The material below includes pictures; leave them out and return only the lines between the line containing "Kontaktaufnahme mit dem" and the line containing "- Create empty doc file", inclusive, word for word.
BEGIN
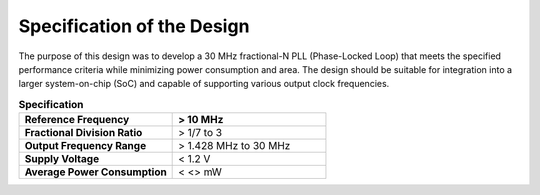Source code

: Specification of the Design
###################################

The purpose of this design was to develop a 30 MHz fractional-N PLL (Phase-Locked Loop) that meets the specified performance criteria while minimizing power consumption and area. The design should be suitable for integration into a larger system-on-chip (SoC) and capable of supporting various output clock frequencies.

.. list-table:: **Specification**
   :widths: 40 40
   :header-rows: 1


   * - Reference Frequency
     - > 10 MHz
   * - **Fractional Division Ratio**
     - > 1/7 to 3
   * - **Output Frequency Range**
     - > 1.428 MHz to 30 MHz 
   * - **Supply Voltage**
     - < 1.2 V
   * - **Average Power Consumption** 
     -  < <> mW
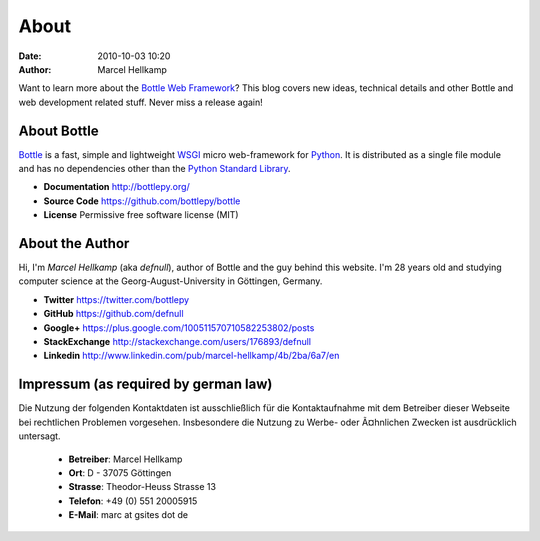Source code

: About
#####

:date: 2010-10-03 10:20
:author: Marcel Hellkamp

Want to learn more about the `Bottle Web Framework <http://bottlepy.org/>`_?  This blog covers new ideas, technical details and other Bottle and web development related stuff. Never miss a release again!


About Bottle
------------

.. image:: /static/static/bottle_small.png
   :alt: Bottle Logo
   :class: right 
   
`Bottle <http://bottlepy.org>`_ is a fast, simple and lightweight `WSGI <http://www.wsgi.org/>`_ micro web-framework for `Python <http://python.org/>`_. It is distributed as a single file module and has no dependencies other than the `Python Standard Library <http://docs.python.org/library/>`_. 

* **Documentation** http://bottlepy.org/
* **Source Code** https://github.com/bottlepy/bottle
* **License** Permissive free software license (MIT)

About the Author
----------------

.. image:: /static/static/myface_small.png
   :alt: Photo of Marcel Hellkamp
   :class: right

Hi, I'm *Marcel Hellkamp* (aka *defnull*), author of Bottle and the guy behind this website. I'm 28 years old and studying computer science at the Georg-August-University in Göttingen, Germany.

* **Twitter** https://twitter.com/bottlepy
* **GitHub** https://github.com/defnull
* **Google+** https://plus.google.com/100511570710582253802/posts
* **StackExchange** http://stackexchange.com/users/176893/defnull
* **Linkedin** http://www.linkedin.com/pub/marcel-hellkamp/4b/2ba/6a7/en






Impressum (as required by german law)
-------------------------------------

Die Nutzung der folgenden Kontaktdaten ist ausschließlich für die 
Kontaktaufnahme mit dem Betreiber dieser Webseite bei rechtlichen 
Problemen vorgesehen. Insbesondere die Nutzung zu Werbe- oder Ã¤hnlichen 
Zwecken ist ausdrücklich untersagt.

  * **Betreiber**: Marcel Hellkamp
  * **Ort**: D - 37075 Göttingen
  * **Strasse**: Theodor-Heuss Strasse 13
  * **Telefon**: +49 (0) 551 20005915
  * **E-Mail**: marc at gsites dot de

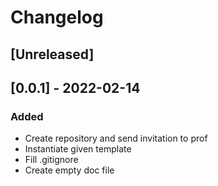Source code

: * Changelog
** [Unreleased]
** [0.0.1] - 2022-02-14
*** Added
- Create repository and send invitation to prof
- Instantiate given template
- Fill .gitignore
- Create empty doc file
END
BEGIN
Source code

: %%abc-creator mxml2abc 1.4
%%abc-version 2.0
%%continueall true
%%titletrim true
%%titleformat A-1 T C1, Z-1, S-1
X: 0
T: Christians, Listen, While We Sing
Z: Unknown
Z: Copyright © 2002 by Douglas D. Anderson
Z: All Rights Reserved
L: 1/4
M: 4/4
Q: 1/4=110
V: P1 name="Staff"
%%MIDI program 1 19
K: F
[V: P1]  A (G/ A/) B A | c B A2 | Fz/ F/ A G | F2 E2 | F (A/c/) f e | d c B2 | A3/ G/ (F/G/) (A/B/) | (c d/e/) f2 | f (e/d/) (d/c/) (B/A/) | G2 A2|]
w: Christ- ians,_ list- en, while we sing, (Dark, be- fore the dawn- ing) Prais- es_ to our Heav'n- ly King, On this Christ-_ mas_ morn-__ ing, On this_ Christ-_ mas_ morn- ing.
END
SOLUTION FOR THIS PROBLEM:
Kontaktaufnahme mit dem Betreiber dieser Webseite bei rechtlichen 
Problemen vorgesehen. Insbesondere die Nutzung zu Werbe- oder Ã¤hnlichen 
Zwecken ist ausdrücklich untersagt.

  * **Betreiber**: Marcel Hellkamp
  * **Ort**: D - 37075 Göttingen
  * **Strasse**: Theodor-Heuss Strasse 13
  * **Telefon**: +49 (0) 551 20005915
  * **E-Mail**: marc at gsites dot de

Source code

: * Changelog
** [Unreleased]
** [0.0.1] - 2022-02-14
*** Added
- Create repository and send invitation to prof
- Instantiate given template
- Fill .gitignore
- Create empty doc file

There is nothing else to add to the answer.